# [Provided data]
========================================
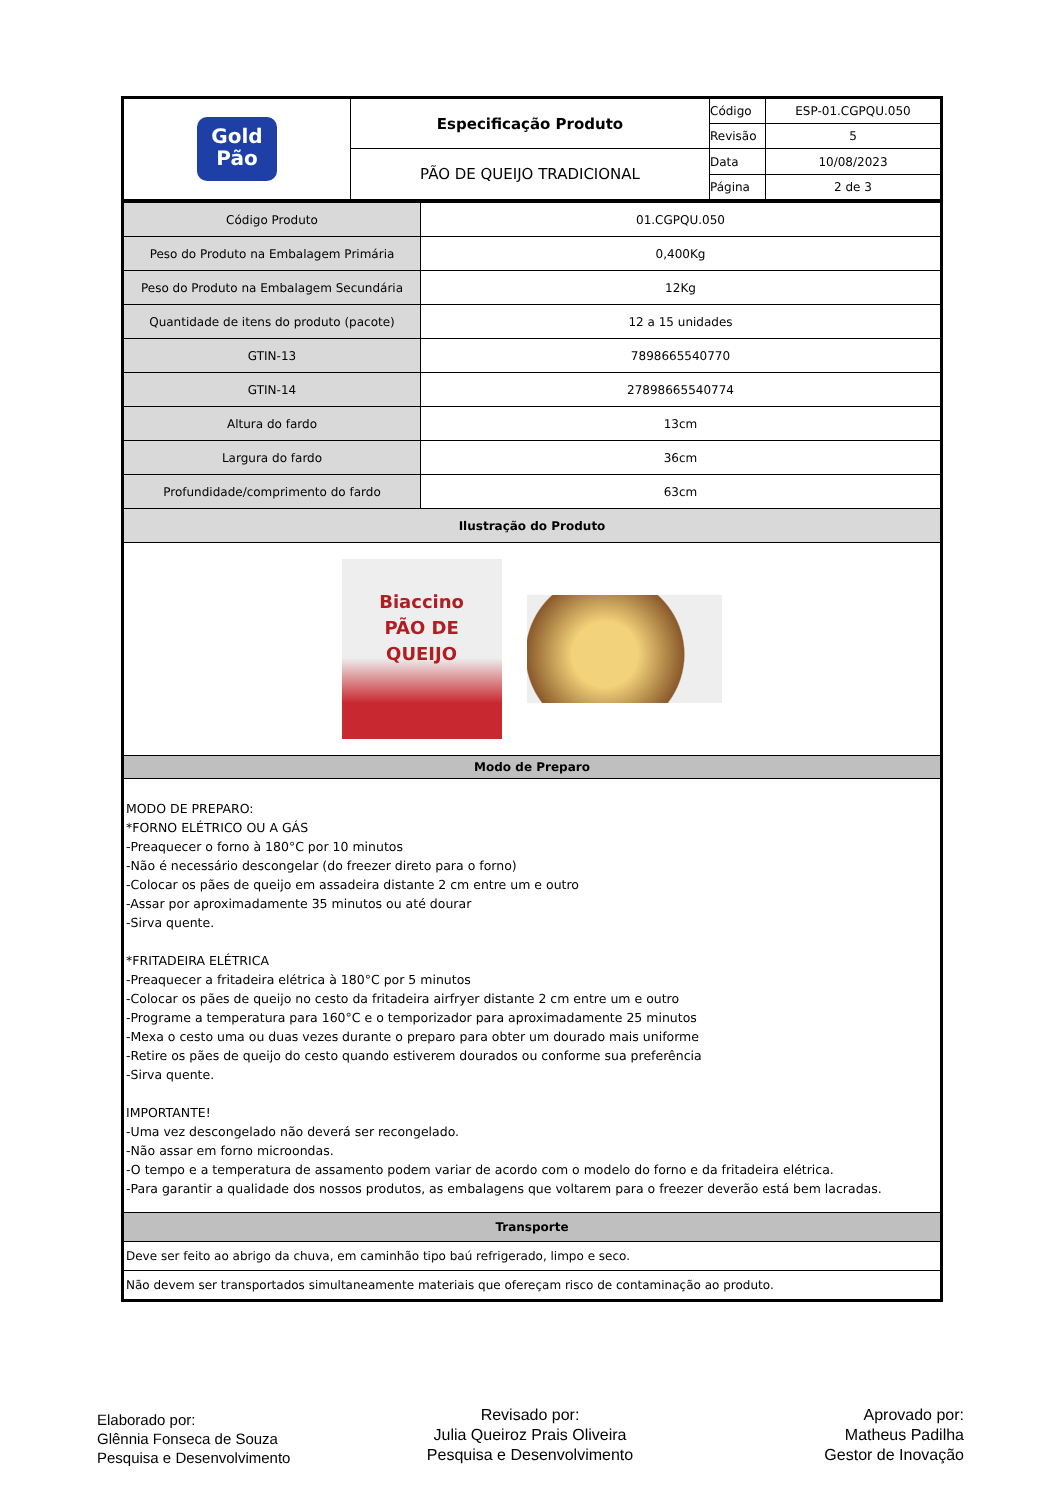| Gold Pão | Especificação Produto | Código | ESP-01.CGPQU.050 |
| | | Revisão | 5 |
| | PÃO DE QUEIJO TRADICIONAL | Data | 10/08/2023 |
| | | Página | 2 de 3 |
| Código Produto | 01.CGPQU.050 |
| Peso do Produto na Embalagem Primária | 0,400Kg |
| Peso do Produto na Embalagem Secundária | 12Kg |
| Quantidade de itens do produto (pacote) | 12 a 15 unidades |
| GTIN-13 | 7898665540770 |
| GTIN-14 | 27898665540774 |
| Altura do fardo | 13cm |
| Largura do fardo | 36cm |
| Profundidade/comprimento do fardo | 63cm |
| Ilustração do Produto | |
| Biaccino PÃO DE QUEIJO | |
| Modo de Preparo | |
| MODO DE PREPARO: *FORNO ELÉTRICO OU A GÁS -Preaquecer o forno à 180°C por 10 minutos -Não é necessário descongelar (do freezer direto para o forno) -Colocar os pães de queijo em assadeira distante 2 cm entre um e outro -Assar por aproximadamente 35 minutos ou até dourar -Sirva quente. *FRITADEIRA ELÉTRICA -Preaquecer a fritadeira elétrica à 180°C por 5 minutos -Colocar os pães de queijo no cesto da fritadeira airfryer distante 2 cm entre um e outro -Programe a temperatura para 160°C e o temporizador para aproximadamente 25 minutos -Mexa o cesto uma ou duas vezes durante o preparo para obter um dourado mais uniforme -Retire os pães de queijo do cesto quando estiverem dourados ou conforme sua preferência -Sirva quente. IMPORTANTE! -Uma vez descongelado não deverá ser recongelado. -Não assar em forno microondas. -O tempo e a temperatura de assamento podem variar de acordo com o modelo do forno e da fritadeira elétrica. -Para garantir a qualidade dos nossos produtos, as embalagens que voltarem para o freezer deverão está bem lacradas. | |
| Transporte | |
| Deve ser feito ao abrigo da chuva, em caminhão tipo baú refrigerado, limpo e seco. | |
| Não devem ser transportados simultaneamente materiais que ofereçam risco de contaminação ao produto. | |
Elaborado por:
Glênnia Fonseca de Souza
Pesquisa e Desenvolvimento
Revisado por:
Julia Queiroz Prais Oliveira
Pesquisa e Desenvolvimento
Aprovado por:
Matheus Padilha
Gestor de Inovação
========================================
# [Brief]
Could you set down, exactly as written, the lines above between the one holding "Página | 2 de 3 |" and the one holding "Matheus Padilha", inclusive, and nothing more?

# [The answer]
| | | Página | 2 de 3 |
| Código Produto | 01.CGPQU.050 |
| Peso do Produto na Embalagem Primária | 0,400Kg |
| Peso do Produto na Embalagem Secundária | 12Kg |
| Quantidade de itens do produto (pacote) | 12 a 15 unidades |
| GTIN-13 | 7898665540770 |
| GTIN-14 | 27898665540774 |
| Altura do fardo | 13cm |
| Largura do fardo | 36cm |
| Profundidade/comprimento do fardo | 63cm |
| Ilustração do Produto | |
| Biaccino PÃO DE QUEIJO | |
| Modo de Preparo | |
| MODO DE PREPARO: *FORNO ELÉTRICO OU A GÁS -Preaquecer o forno à 180°C por 10 minutos -Não é necessário descongelar (do freezer direto para o forno) -Colocar os pães de queijo em assadeira distante 2 cm entre um e outro -Assar por aproximadamente 35 minutos ou até dourar -Sirva quente. *FRITADEIRA ELÉTRICA -Preaquecer a fritadeira elétrica à 180°C por 5 minutos -Colocar os pães de queijo no cesto da fritadeira airfryer distante 2 cm entre um e outro -Programe a temperatura para 160°C e o temporizador para aproximadamente 25 minutos -Mexa o cesto uma ou duas vezes durante o preparo para obter um dourado mais uniforme -Retire os pães de queijo do cesto quando estiverem dourados ou conforme sua preferência -Sirva quente. IMPORTANTE! -Uma vez descongelado não deverá ser recongelado. -Não assar em forno microondas. -O tempo e a temperatura de assamento podem variar de acordo com o modelo do forno e da fritadeira elétrica. -Para garantir a qualidade dos nossos produtos, as embalagens que voltarem para o freezer deverão está bem lacradas. | |
| Transporte | |
| Deve ser feito ao abrigo da chuva, em caminhão tipo baú refrigerado, limpo e seco. | |
| Não devem ser transportados simultaneamente materiais que ofereçam risco de contaminação ao produto. | |
Elaborado por:
Glênnia Fonseca de Souza
Pesquisa e Desenvolvimento
Revisado por:
Julia Queiroz Prais Oliveira
Pesquisa e Desenvolvimento
Aprovado por:
Matheus Padilha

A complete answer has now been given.